CHARLESTON, W.Va. -- State Attorney General Darrell McGraw announced Wednesday that his office will be doling out $135,000 to West Virginia borrowers who were reportedly victimized by a South Dakota-based payday lender.
On Oct. 10, one day before a contempt hearing before Kanawha County Circuit Judge Duke Bloom, Payday Financial owner Martin A. Webb signed an agreement with the attorney general's office in which he will pay back $135,000 to 120 West Virginians and never do business in the state again.
Webb also agreed to pay a $5,000 penalty to the attorney general, which McGraw said will go toward "general consumer protection and other educational purposes," according to a press release issued Wednesday afternoon.
McGraw's office has been targeting the payday lender, which also does business under the name Lakota Cash, since 2005. State investigators have found that company was charging customers interest rates as high as 780 percent. State laws cap the maximum interest rate lenders can charge at 18 percent.

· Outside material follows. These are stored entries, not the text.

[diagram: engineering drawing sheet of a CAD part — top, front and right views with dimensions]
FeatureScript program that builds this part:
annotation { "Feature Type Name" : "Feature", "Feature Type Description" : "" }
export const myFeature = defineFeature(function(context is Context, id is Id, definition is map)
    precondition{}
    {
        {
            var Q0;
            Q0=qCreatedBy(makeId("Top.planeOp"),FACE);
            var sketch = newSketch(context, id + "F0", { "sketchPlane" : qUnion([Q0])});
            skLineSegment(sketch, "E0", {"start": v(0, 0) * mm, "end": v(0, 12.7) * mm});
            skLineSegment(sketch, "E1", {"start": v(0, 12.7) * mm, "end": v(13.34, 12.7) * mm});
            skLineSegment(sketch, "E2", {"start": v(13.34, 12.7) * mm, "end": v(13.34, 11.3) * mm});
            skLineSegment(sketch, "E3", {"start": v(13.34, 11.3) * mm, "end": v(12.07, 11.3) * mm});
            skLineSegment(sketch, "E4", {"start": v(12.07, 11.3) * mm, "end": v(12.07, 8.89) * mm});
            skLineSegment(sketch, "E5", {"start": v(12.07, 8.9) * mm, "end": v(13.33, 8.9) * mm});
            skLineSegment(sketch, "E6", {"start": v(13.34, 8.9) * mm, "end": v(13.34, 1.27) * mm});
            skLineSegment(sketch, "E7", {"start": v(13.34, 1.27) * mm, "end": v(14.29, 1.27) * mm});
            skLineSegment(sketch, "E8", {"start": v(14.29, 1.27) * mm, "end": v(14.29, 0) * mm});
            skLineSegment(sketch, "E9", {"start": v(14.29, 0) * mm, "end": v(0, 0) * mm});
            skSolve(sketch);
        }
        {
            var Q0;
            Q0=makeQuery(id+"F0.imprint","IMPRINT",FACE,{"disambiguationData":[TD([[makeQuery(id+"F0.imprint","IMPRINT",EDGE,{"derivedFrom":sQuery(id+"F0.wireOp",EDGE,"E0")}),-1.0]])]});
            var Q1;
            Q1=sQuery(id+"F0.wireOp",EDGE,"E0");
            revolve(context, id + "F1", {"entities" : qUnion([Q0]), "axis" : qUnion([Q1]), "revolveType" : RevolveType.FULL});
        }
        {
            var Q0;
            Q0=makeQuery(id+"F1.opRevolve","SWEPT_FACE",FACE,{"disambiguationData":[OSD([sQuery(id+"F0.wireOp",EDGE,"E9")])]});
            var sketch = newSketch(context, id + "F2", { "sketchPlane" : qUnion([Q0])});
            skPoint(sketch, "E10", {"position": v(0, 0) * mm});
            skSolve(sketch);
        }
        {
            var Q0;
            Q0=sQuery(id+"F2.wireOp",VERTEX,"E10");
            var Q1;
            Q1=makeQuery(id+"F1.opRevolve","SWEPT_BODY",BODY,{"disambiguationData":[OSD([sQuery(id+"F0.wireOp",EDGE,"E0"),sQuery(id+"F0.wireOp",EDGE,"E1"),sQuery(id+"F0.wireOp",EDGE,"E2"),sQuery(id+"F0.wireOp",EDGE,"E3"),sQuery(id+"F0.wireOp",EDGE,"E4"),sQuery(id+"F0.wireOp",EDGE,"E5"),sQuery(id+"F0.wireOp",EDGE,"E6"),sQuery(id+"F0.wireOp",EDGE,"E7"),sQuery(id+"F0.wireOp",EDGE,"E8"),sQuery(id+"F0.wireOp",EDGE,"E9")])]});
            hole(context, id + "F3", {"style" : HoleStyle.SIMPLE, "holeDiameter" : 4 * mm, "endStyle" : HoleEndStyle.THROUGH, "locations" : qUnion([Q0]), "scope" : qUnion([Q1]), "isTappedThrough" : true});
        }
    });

Webb, a member of the Cheyenne River Sioux Tribe, was accused of using his tribal status as a loophole to circumvent state lending laws. The U.S. government considers Native American tribes sovereign entities, meaning that they generally can't be sued.
Last year, Bloom found that Webb's company was organized under the laws of South Dakota and not a tribal entity. Webb could not prove that Lakota Cash operated for the profit of his Sioux tribe, as opposed to his own individual profit, the judge found.
Based on his findings, Bloom ordered Webb to comply with the AG's investigative subpoena.